§ **WHAT YOU SHOULD DO**:
Copy out the whole listing exactly as written, leaving the pictures behind.

[Opening GIVEN DATA section]

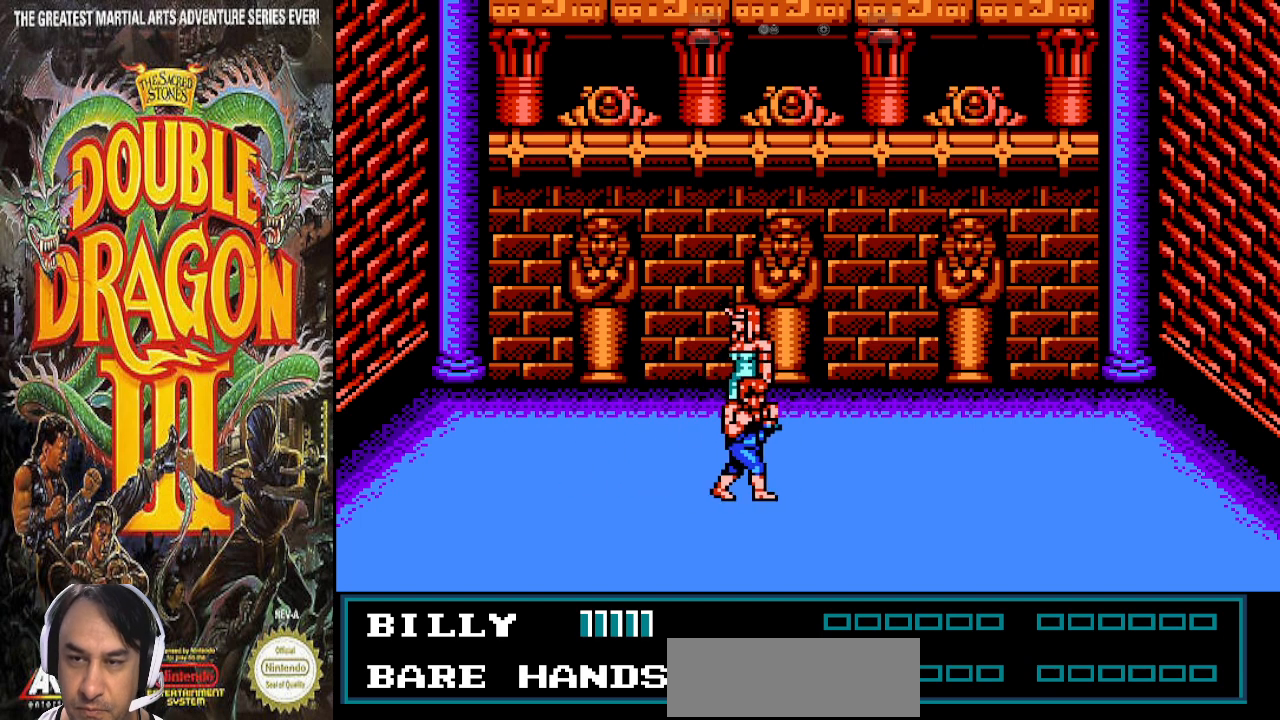
{"buttons": [], "events": [[100, "DPAD_RIGHT", "up"]]}
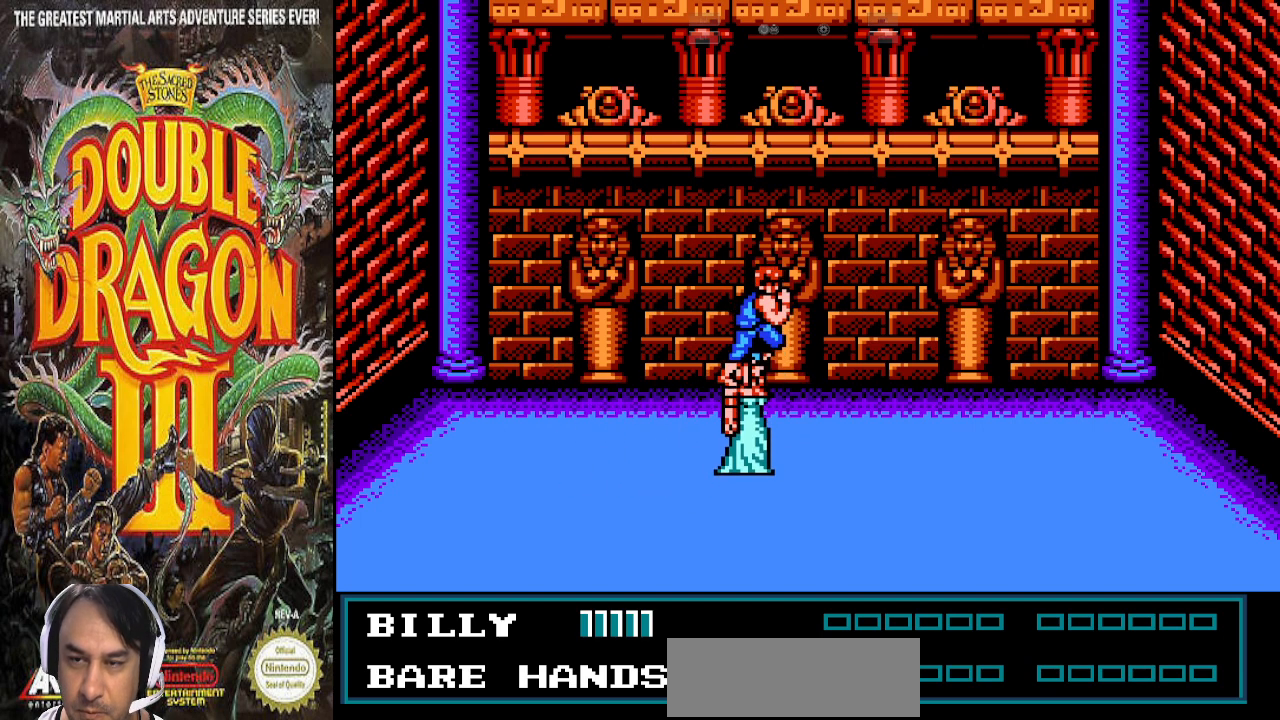
{"buttons": [], "events": []}
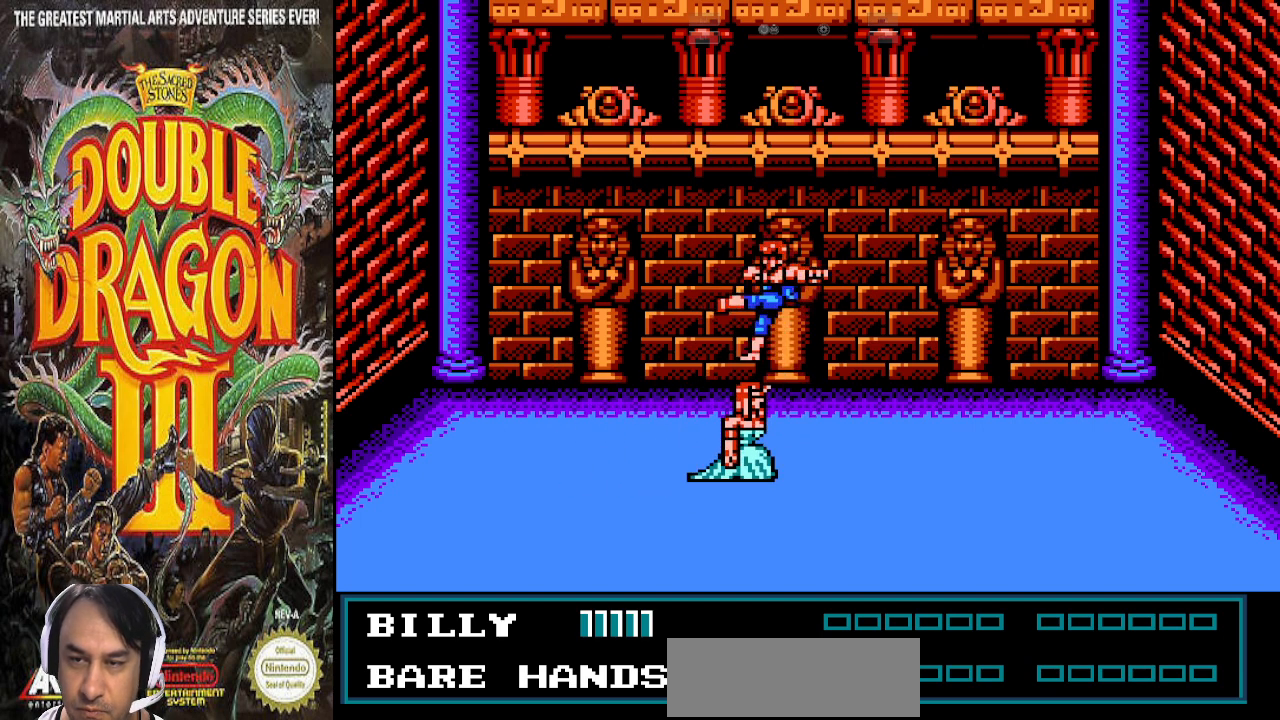
{"buttons": [], "events": []}
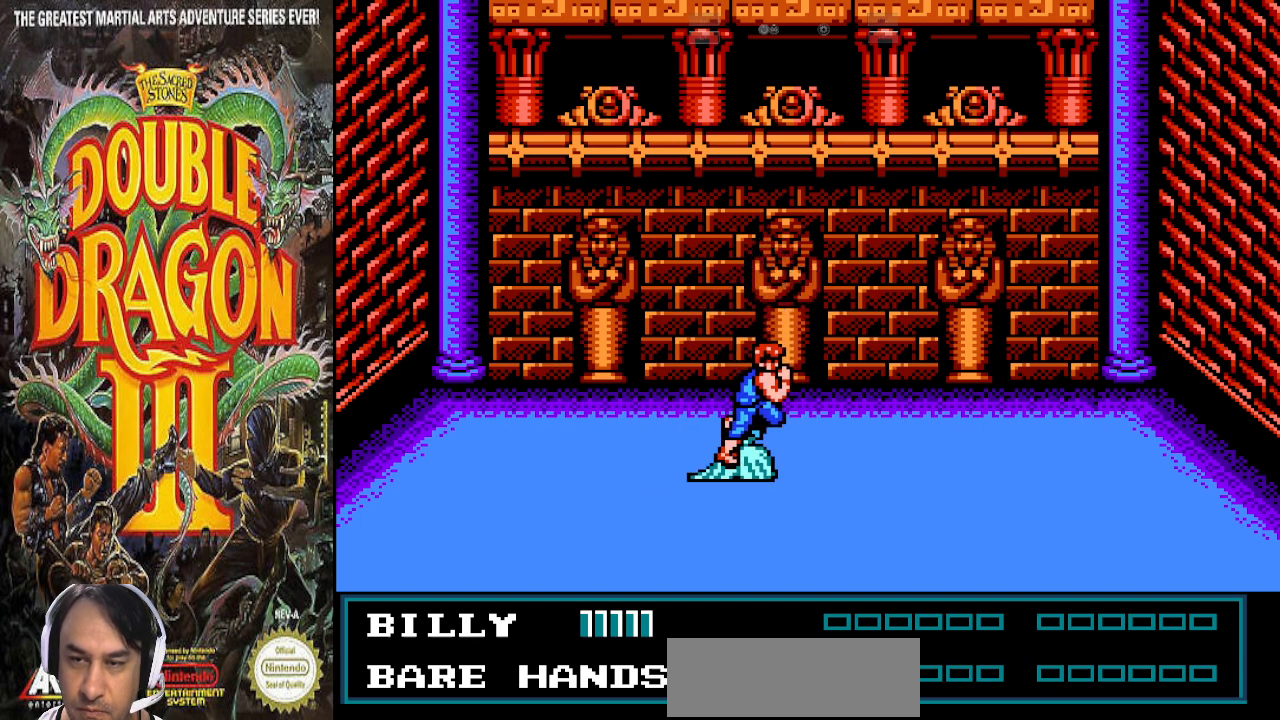
{"buttons": [], "events": []}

[Closing GIVEN DATA section]

§ **REPLY TO THE EXERCISE**:
{"buttons": [], "events": [[100, "DPAD_RIGHT", "up"]]}
{"buttons": [], "events": []}
{"buttons": [], "events": []}
{"buttons": [], "events": []}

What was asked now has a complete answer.